Sent from my iPhone using Tapatalk


----------



## Airborne (May 29, 2009)

Congrats Bama!!!

That is Awesome!!!

I really think you should be smiling in the pic but I understand! :grin::grin::grin:


----------



## Bax* (Dec 14, 2008)

Sahweeeeeeet!


----------



## gdog (Sep 13, 2007)

Good work..is this hunt going on KSL Outdoors?


----------



## izzydog (Jan 18, 2008)

Who's more tired, you or Tic? That does look like an awesome trip.


----------



## wyogoob (Sep 7, 2007)

Hip hip hooray!!! Good job. Hard earned birds man. 

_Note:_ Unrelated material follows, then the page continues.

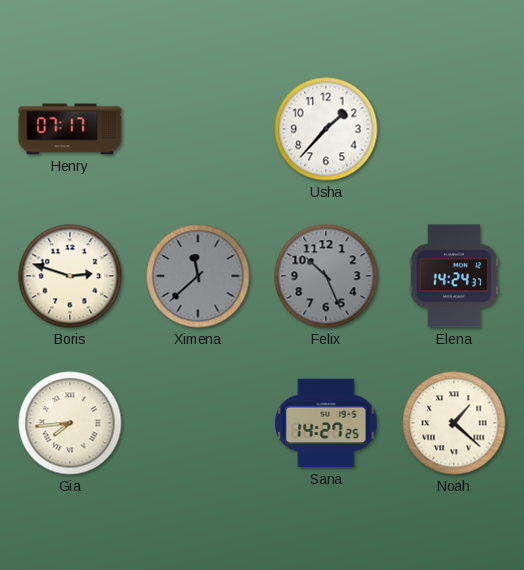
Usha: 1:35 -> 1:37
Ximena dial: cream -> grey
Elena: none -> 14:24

Did you save the heart n gizzards? If not, I'll walk up there and get em. 

.


----------



## BPturkeys (Sep 13, 2007)

Another clever computer trick in an attempt to make us believe Ptarmigans do really exist. If it was real, I would say nice job.


----------



## tigerpincer (Dec 5, 2009)

Congrats big D!! Glad you gotter done!


----------



## Slap That Quack (Mar 2, 2017)

Congrats, that is still a dream hunt of mine. Now I just need to get some friends cool enough to go with me and get some snow devil's.


----------



## hawglips (Aug 23, 2013)

Congratulations!


----------



## LostLouisianian (Oct 11, 2010)

Auburn is going to be the only college team named the Tigers who lose to two other teams in the same year named the Tigers...Geaux Clemson, Geaux LSU !


----------



## bamacpl (Jun 1, 2010)

gdog said:


> Good work..is this hunt going on KSL Outdoors?


Yes

Sent from my iPhone using Tapatalk


----------



## bamacpl (Jun 1, 2010)

izzydog said:


> Who's more tired, you or Tic? That does look like an awesome trip.


Tic for sure!!! That dude is one hell of a good dog!!

Sent from my iPhone using Tapatalk


----------



## bamacpl (Jun 1, 2010)

Haha!!! ROLL TIDE!!!


Sent from my iPhone using Tapatalk


----------



## bamacpl (Jun 1, 2010)

The show will October 7 @ 6:30PM


Sent from my iPhone using Tapatalk


----------